AUTOSCALING_POLICY_REMOVAL
MEDIUM
Auto Scaling Policy Removed
Trigger
DELETE or REPLACE of aws_autoscaling_policy or aws_appautoscaling_policy
Fires when
Always fires.
What breaks
Target resource stops automatically scaling. Under traffic spikes, the resource remains at current capacity.
Why it happens
Removing a scaling policy does not affect current capacity but means the next spike will not trigger scale-out.
Remediation
Verify current capacity is sufficient for expected peak load before removing.
Example scenario
Removing ecs-cpu-scaling causes api-service to stay at 2 tasks during a spike, causing 503 errors.
CLOUDWATCH_ALARM_DELETION
MEDIUM
CloudWatch Alarm Deleted
Trigger
DELETE or REPLACE of aws_cloudwatch_metric_alarm
Fires when
Always fires.
What breaks
Monitoring coverage for the targeted metric removed.
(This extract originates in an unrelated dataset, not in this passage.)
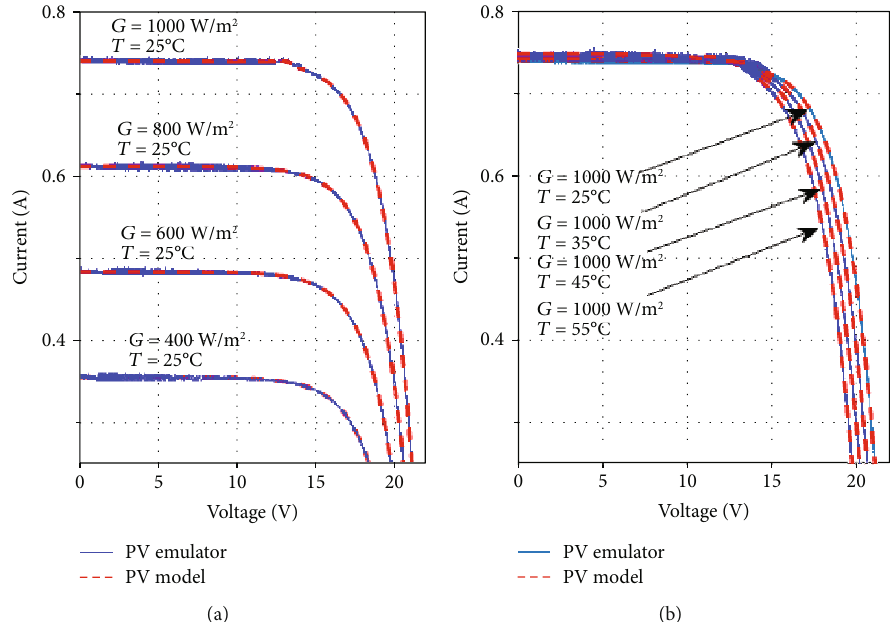
Figure 13: (a) Generated I-V characteristics for a fi xed temperature and variable solar radiation, (b) generated I-V characteristics for a variable temperature and fi xed solar radiation.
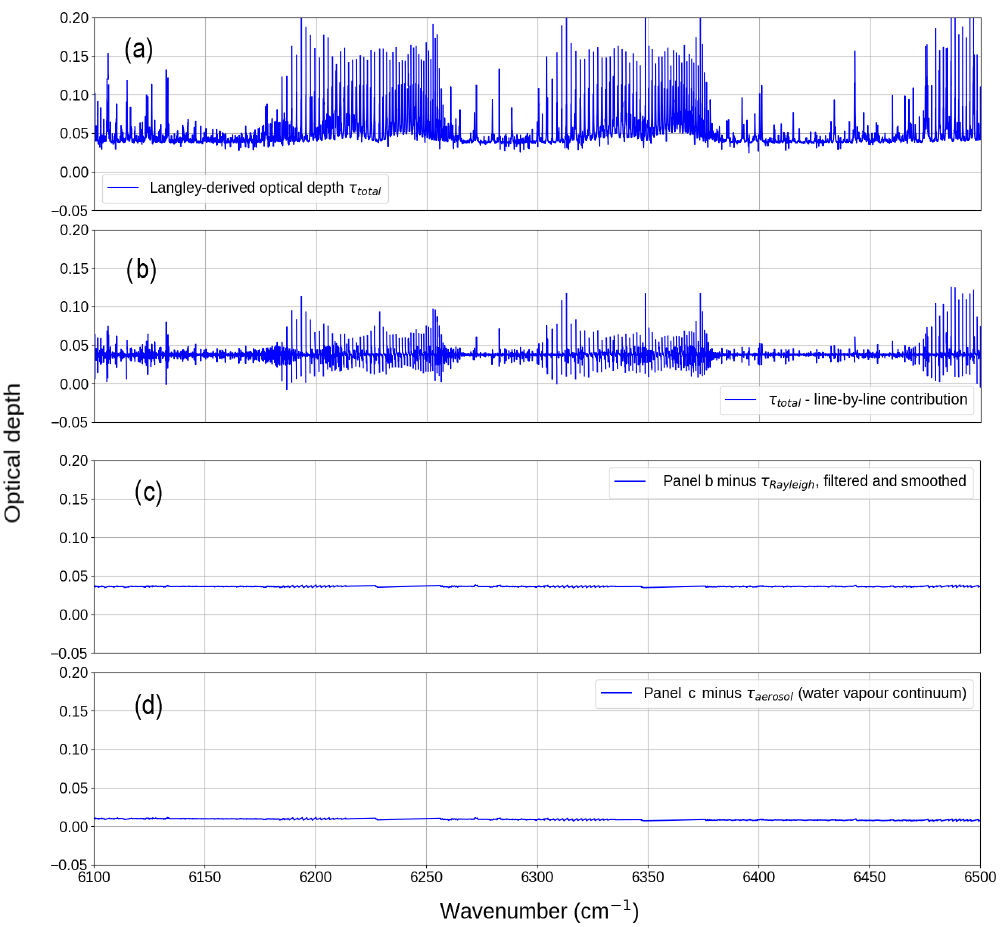
Figure 3. Example derivation of the water vapour continuum optical depth τ cont from the total optical depth τ total (a) via subtraction of τ H and τ other_gases (b) , smoothing and subtraction of Rayleigh scattering τ Rayleigh and continuum absorption by other gases τ other (c) , 2 O_lines and finally subtraction of τ aerosol to get the water vapour continuum optical depth (d)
Incidents may go undetected.
Why it happens
CloudWatch alarms are the primary operational alerting mechanism for AWS resources.
Remediation
Export alarm configuration before deletion. Ensure alternative monitoring coverage exists.
Example scenario
Deleting rds-cpu-alarm means the DBA team receives no notification when rds-prod CPU exceeds 90%.
S3_VERSIONING_DISABLED
LOW
S3 Bucket Versioning Disabled
Trigger
UPDATE of aws_s3_bucket or aws_s3_bucket_versioning disabling versioning
Fires when
Versioning was previously enabled.
What breaks
Future overwrites or deletions of objects cannot be recovered from previous versions.
Why it happens
S3 versioning once suspended means all new writes create a single version with no history.
Remediation
Consider Glacier lifecycle policies or Object Lock as cost alternatives. Never disable versioning on buckets containing critical artifacts.
Example scenario
Disabling versioning on s3-deployments means the next accidental overwrite of a Lambda deployment package is permanent.
PRODUCTION_TAG_REMOVAL
LOW
Production or Compliance Tags Removed
Trigger
UPDATE of any AWS resource removing tags with keys environment/env/team/owner
Fires when
Production or compliance tags were present before the change and absent after.
What breaks
Cost allocation reports misclassify the resource. AWS Config rules and SCPs using tag conditions may stop applying.
Why it happens
AWS tagging is the foundation for cost allocation, compliance enforcement via Config, and resource ownership tracking.
Remediation
Review why the tag is being removed. Update dependent cost reports, Config rules, and SCP conditions.
Example scenario
Removing Environment=production from rds-prod causes Cost Explorer to misclassify it as non-production.
Cross-Cloud Rules
Applied to both clouds
DELETE_WITH_DEPENDENTS
HIGH
Delete Resource With Dependents
Trigger
DELETE or REPLACE of any resource with dependent resources in the live infrastructure graph
Fires when
The resource has downstream dependents in the discovered graph that are not covered by a more specific rule.
What breaks
Dependent infrastructure loses its connection to the deleted resource. Exact impact depends on the specific resource type and its dependents.
Why it happens
This is the catch-all rule that fires when a resource has graph dependents but no dedicated rule exists for it yet. It provides a general blast-radius signal.
Remediation
Examine the impacted resources listed in the finding. Determine whether each dependent can continue operating without the deleted resource.
Example scenario
Deleting a custom Terraform module resource that has downstream graph dependents triggers this catch-all finding.